- Exercise passage -
#####

Sunday, April 25, 2010
Writer Alan Sillitoe died today at the age of 82. Although he considered himself primarily a poet, Sillitoe also produced novels, short stories, screenplays, stage plays, and children's books. He is best remembered for his first novel, Saturday Night and Sunday Morning, published in 1958, and his 1959 short story The Loneliness of the Long Distance Runner. Both of these works have inspired popular music.
Saturday Night and Sunday Morning, about a hard-drinking, womanizing British factory worker, captured the frustrations of the working class in post-War Britain and helped get Sillitoe lumped into the "angry young man" school of British writers, a label Sillitoe resisted. The book, and the 1960 film version starring Albert Finney, had a major influence on Whatever People Say I Am, That's What I'm Not, the debut album by the Arctic Monkeys, released in 2006. The album's title comes from a line in the book, when the protagonist Arthur Seaton thinks to himself: "I'm me and nobody else, and whatever people think I am or say I am, that's what I'm not, because they don't know a bloody thing about me." Alex Turner, the primary songwriter for the band, told the British tabloid The Sun: "Saturday Night and Sunday Morning is what the album is about," adding that "songs including The View From The Afternoon, Dancing Shoes, Still Take You Home , and From The Ritz To The Rubble all cover that bit of the weekend and feature the same character" [via Yahoo! Music News].

#####

- Extracted information -

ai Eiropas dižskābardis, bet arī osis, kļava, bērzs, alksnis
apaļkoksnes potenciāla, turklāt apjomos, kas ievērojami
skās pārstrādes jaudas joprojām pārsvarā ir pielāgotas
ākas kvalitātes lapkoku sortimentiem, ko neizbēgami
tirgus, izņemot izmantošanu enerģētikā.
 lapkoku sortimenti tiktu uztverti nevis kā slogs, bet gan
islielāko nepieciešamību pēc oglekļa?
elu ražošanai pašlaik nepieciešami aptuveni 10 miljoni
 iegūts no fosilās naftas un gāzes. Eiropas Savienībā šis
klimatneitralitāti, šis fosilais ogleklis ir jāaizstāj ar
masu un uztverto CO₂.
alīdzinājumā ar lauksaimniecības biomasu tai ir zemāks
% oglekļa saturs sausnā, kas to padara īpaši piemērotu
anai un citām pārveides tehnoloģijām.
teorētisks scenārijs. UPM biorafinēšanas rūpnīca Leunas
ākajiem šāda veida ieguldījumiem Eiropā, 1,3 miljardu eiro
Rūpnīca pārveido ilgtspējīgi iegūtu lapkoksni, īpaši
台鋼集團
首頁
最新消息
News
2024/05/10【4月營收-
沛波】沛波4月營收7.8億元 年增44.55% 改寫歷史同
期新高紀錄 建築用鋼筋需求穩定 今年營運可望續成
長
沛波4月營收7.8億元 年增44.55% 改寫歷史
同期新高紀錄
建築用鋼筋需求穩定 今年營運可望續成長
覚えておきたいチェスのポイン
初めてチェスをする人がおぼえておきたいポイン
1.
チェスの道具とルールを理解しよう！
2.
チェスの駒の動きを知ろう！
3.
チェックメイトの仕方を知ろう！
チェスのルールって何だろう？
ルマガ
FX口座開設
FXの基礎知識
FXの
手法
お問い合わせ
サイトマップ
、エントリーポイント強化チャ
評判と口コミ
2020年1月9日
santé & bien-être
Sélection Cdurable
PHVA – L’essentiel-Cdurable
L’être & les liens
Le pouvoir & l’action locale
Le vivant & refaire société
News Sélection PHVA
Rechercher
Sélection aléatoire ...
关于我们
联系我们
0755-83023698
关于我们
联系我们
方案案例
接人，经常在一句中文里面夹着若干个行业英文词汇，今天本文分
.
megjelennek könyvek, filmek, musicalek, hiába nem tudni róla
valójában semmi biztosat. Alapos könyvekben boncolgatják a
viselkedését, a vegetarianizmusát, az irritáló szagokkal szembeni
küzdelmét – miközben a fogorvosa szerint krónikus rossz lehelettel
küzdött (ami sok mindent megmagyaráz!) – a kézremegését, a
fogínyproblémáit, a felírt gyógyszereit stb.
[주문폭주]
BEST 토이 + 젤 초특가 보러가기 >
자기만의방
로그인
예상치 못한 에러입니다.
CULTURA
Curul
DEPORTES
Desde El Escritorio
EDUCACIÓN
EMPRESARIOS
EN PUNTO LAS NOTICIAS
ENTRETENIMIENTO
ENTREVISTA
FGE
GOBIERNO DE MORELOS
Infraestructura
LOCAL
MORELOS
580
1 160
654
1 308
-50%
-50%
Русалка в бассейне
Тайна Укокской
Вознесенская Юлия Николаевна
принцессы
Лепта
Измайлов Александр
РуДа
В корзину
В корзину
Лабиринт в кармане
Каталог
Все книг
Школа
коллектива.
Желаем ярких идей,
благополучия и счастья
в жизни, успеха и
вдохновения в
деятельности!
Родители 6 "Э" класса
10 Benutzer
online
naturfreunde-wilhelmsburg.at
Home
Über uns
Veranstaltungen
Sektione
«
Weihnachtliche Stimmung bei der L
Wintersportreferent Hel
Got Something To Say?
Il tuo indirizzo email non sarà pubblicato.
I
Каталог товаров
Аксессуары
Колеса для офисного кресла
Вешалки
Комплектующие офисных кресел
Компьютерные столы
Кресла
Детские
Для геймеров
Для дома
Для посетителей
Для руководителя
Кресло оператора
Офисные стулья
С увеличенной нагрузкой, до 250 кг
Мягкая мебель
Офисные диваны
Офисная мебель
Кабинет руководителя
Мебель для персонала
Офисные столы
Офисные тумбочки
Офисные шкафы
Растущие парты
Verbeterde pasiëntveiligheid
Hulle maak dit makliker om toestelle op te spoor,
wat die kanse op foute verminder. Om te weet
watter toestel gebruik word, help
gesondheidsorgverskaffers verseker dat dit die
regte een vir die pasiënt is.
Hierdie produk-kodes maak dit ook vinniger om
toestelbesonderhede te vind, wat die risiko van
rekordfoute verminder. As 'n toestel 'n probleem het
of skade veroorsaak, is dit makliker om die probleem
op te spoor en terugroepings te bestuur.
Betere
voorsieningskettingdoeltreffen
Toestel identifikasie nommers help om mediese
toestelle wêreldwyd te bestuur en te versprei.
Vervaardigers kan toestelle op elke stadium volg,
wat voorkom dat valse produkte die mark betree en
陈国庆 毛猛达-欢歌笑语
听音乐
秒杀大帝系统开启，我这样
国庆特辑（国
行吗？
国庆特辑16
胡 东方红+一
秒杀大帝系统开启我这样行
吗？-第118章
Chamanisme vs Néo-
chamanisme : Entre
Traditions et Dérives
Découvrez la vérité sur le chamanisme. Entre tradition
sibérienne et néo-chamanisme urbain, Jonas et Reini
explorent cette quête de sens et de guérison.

#####

- Action item -
Write out the passage on Alan Sillitoe word for word, from "Sunday, April 25, 2010" up to and including "inspired popular music.". The material is drawn from a separate source.

- Result for this task -
Sunday, April 25, 2010
Writer Alan Sillitoe died today at the age of 82. Although he considered himself primarily a poet, Sillitoe also produced novels, short stories, screenplays, stage plays, and children's books. He is best remembered for his first novel, Saturday Night and Sunday Morning, published in 1958, and his 1959 short story The Loneliness of the Long Distance Runner. Both of these works have inspired popular music.